Keegan Michael Key and Jordan Peele in Key & Peele
Key & Peele – Season 4, Episode 1
While this season found the duo stretching themselves with new, longer sketches and slightly different format, the show never hit the satirical heights of its season premiere, which found them skewering bigots left and right in a variety of brilliantly filmed sketches.

John Oliver in Last Week Tonight
Last Week Tonight
I never found the time for John Oliver’s current events show, only digesting it in bits here and there. But he immediately distinguished himself from Stewart and Colbert by taking advantage of his full 30 minutes to devote long chunks to everything from India’s elections to predatory lenders to the Miss America pageant. But he still kept silly when needed to, devoting one segment to whacking people in the face with salmon.

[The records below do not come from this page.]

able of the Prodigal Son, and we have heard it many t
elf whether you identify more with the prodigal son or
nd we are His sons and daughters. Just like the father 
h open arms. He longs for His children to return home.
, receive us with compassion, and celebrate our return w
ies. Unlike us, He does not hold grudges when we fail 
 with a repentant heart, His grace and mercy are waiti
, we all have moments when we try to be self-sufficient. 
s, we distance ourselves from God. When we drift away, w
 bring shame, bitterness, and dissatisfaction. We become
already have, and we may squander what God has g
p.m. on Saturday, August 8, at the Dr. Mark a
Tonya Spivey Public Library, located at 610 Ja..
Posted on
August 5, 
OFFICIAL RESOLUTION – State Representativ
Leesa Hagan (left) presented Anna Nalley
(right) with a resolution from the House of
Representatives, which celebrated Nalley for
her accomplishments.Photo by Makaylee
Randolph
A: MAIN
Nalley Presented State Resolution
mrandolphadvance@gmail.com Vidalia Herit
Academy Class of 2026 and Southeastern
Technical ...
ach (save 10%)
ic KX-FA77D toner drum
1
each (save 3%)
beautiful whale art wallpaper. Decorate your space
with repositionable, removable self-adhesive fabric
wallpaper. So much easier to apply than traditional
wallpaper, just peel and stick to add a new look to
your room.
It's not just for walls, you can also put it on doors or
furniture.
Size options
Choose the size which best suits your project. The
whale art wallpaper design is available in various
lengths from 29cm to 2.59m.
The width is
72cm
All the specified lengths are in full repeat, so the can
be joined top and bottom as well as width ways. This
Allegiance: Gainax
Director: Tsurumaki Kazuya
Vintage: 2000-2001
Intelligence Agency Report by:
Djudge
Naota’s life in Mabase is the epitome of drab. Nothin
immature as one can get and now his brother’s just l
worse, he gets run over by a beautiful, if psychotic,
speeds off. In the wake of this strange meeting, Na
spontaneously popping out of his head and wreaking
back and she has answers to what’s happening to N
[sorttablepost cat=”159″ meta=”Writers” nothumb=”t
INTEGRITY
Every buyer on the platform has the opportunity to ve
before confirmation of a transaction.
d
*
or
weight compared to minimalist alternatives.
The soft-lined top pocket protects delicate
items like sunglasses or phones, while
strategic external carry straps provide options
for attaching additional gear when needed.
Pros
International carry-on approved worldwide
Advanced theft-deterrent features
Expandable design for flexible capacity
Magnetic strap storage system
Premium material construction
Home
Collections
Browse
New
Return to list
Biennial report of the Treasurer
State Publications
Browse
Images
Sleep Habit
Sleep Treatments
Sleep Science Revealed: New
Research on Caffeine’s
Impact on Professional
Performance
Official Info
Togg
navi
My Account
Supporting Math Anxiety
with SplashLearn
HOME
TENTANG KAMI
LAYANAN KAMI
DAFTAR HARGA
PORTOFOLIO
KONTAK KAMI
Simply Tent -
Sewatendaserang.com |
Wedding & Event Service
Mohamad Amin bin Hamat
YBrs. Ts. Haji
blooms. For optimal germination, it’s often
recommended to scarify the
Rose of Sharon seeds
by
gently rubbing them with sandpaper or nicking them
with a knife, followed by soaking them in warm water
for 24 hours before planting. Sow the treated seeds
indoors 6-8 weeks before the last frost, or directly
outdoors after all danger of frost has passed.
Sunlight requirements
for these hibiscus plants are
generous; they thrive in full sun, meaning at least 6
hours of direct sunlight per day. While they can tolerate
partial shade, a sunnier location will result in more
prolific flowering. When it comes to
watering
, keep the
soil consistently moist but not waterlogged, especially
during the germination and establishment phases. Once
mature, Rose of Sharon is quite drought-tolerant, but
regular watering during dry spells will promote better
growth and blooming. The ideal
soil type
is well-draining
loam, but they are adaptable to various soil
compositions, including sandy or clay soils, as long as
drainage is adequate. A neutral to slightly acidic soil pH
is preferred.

Mindy Kaling and Chris Messina in The Mindy Project
The Mindy Project – “Danny and Mindy”
The show took a long time to find its comedic voice and striking the proper romantic tone, but in the back half of Season Two, The Mindy Project knocked it out of the park, and never looked back. This season finale is as unabashedly corny and romantic as the Season Two finale of Girls. The difference here is this ending felt earned, and I actually wanted them both to be happy.

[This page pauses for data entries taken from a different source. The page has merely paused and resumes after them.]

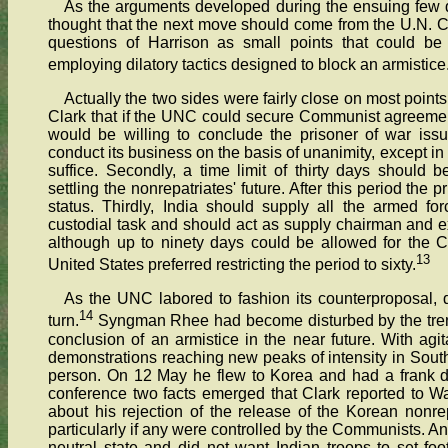
As the arguments developed during the ensuing few 
thought that the next move should come from the U.N.
questions of Harrison as small points that could b
employing dilatory tactics designed to block an armistice
Actually the two sides were fairly close on most points
Clark that if the UNC could secure Communist agreement
would be willing to conclude the prisoner of war issu
conduct its business on the basis of unanimity, except in
suffice. Secondly, a time limit of thirty days should 
settling the nonrepatriates' future. After this period the
status. Thirdly, India should supply all the armed f
custodial task and should act as supply chairman and ex
although up to ninety days could be allowed for the C
13
United States preferred restricting the period to sixty.
As the UNC labored to fashion its counterproposal,
14
turn.
Syngman Rhee had become disturbed by the trend
conclusion of an armistice in the near future. With a
demonstrations reaching new peaks of intensity in South
person. On 12 May he flew to Korea and had a frank d
conference two facts emerged that Clark reported to W
about his rejection of the release of the Korean nonrep
particularly if any were controlled by the Communists. A
neutral state and did not want Indian troops to set foo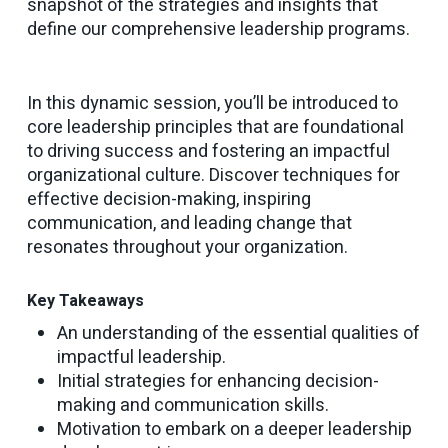
snapshot of the strategies and insights that
define our comprehensive leadership programs.
In this dynamic session, you’ll be introduced to
core leadership principles that are foundational
to driving success and fostering an impactful
organizational culture. Discover techniques for
effective decision-making, inspiring
communication, and leading change that
resonates throughout your organization.
Key Takeaways
An understanding of the essential qualities of
impactful leadership.
Initial strategies for enhancing decision-
making and communication skills.
Motivation to embark on a deeper leadership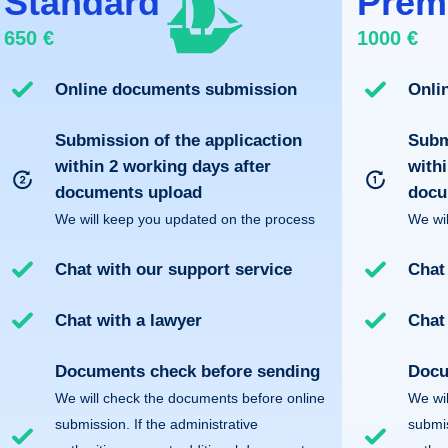
Standard
Prem
650 €
1000 €
Online documents submission
Onli
Submission of the applicaction
Subm
within 2 working days after
withi
documents upload
docu
We will keep you updated on the process
We wil
Chat with our support service
Chat
Chat with a lawyer
Chat
Documents check before sending
Docu
We will check the documents before online
We wil
submission. If the administrative
submis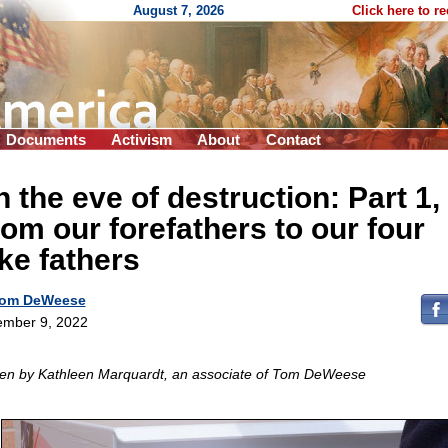
August 7, 2026
Click here to r
Documents
Activism
About
Contact
 the eve of destruction: Part 1,
om our forefathers to our four
ke fathers
om DeWeese
mber 9, 2022
ten by Kathleen Marquardt, an associate of Tom DeWeese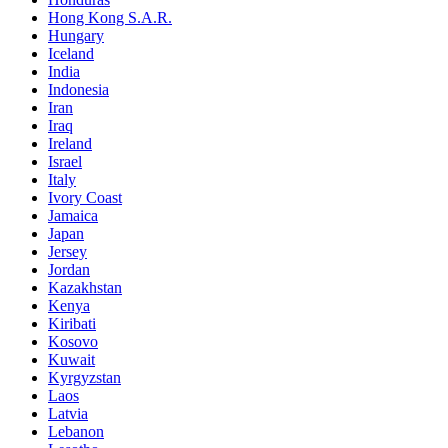
Hong Kong S.A.R.
Hungary
Iceland
India
Indonesia
Iran
Iraq
Ireland
Israel
Italy
Ivory Coast
Jamaica
Japan
Jersey
Jordan
Kazakhstan
Kenya
Kiribati
Kosovo
Kuwait
Kyrgyzstan
Laos
Latvia
Lebanon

Eric Stonestreet, Jesse Tyler Ferguson and Ed O'Neill in Modern Family
Modern Family – “Message Received”
This, folks, is what you call stakes. While Modern Family will never reach the heights of its first two seasons, it always manages to turn in at least one top-notch episode per season. This episode finally gives the families some true emotional tension, with Jay and Mitch having a brutal falling out. That this episode still turned out to be hilarious, just proves that Modern Family is still capable of genius.

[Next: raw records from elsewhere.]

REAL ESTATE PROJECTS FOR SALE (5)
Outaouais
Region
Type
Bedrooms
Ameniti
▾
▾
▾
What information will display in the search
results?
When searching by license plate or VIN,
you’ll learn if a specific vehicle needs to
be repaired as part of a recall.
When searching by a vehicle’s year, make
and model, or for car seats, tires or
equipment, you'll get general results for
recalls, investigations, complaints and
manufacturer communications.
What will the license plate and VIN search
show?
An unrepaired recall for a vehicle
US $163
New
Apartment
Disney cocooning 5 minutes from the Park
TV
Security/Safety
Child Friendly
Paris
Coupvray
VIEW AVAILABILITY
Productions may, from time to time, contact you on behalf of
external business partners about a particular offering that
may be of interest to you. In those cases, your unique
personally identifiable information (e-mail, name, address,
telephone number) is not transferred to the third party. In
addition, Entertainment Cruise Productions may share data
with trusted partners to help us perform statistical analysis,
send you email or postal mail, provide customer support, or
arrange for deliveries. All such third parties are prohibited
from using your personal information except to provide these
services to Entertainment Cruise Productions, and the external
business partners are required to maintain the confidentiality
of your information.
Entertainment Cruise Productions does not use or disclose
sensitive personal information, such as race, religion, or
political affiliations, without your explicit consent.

The cast of Parks and Recreation
Parks and Recreation – “Moving Up”
Like a lot of shows in their sixth seasons, Parks and Rec started to fade a bit. It’s still funny and warm, to be sure, but it wasn’t in peak form anymore. Then, it pulled a super-ballsy move in its finale, jumping forward three years in the future, skipping over any trite storylines it might have had to trot out (including the inevitable birth episode). It also featured a concert by Ginuwine and the Decemberists. More shows should take these kinds of risks.

The cast of Silicon Valley
Silicon Valley – “Optimal Tip-to-Tip Efficiency”
Mike Judge’s skewering of tech companies had a rocky start, but like its uncomfortable protagonists, it gained a lot of confidence, and by its brilliant finale, it had become one of TV’s best comedies. This episode featured the entire cast at the top of its game as well as the most mathematically complicated dick joke in the history of joke-telling.

Homer and Bart in The Simpsons
The Simpsons – “Steal This Episode”
While I also loved the show’s LEGO episode, it covered a lot of ground already done much better in The LEGO Movie. This brilliant skewering of piracy (and the FBI’s overreaction to it) made for one of the best episodes of The Simpsons‘ second decade.